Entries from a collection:
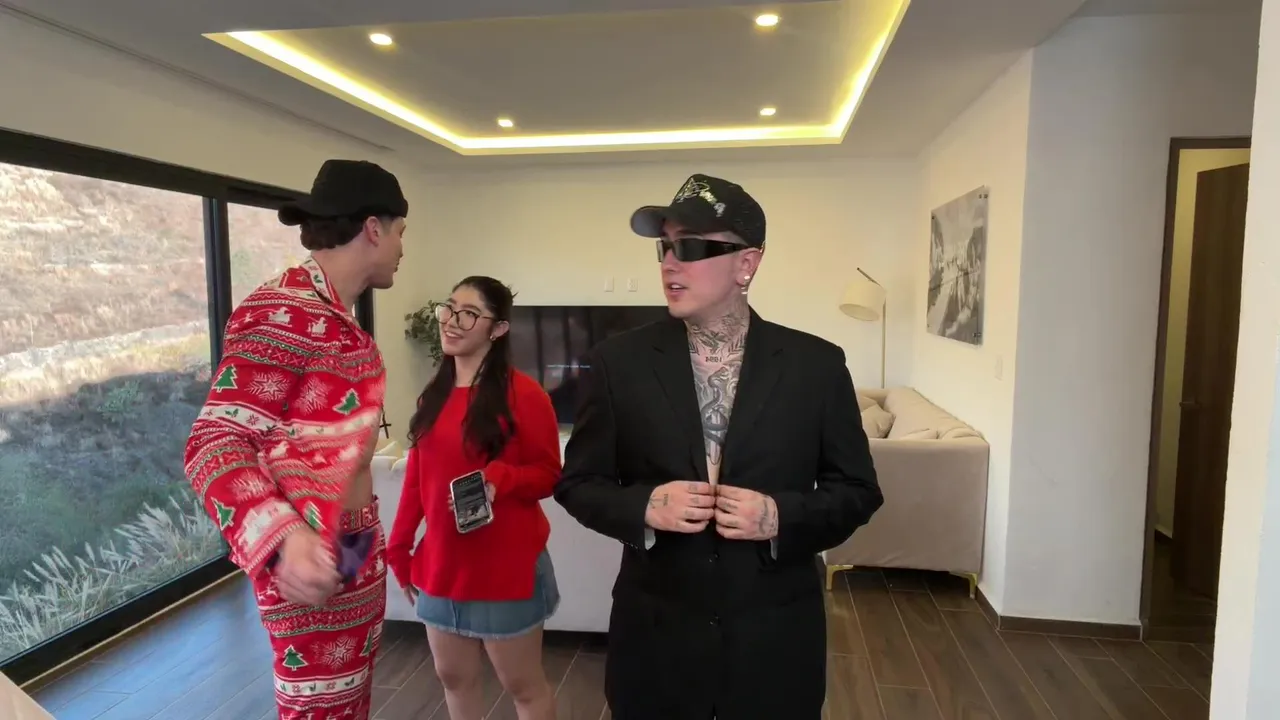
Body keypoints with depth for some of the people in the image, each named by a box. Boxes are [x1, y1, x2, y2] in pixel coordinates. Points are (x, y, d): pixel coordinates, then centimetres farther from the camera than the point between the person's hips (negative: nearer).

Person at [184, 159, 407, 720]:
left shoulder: (340, 319, 11)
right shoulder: (281, 314, -19)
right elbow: (214, 443, -23)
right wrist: (283, 538, -37)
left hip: (359, 552, 9)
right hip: (310, 566, -9)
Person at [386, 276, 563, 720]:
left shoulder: (522, 393, -15)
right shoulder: (435, 395, 6)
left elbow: (549, 475, -11)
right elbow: (416, 479, 10)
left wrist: (499, 480, -28)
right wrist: (399, 549, 12)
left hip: (506, 566, -6)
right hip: (442, 563, 6)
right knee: (454, 677, 21)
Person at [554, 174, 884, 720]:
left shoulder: (816, 364, -6)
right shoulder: (620, 360, -5)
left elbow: (857, 489, 1)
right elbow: (578, 481, 1)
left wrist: (782, 517, -17)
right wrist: (644, 507, -18)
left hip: (776, 642, 0)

## Work task
Return every line of the entries above that contains the word "wrist", treating uppercase and lowercase letters as different.

## Written response
right wrist: (283, 538, -37)
left wrist: (499, 480, -28)
right wrist: (399, 549, 12)
left wrist: (782, 517, -17)
right wrist: (644, 507, -18)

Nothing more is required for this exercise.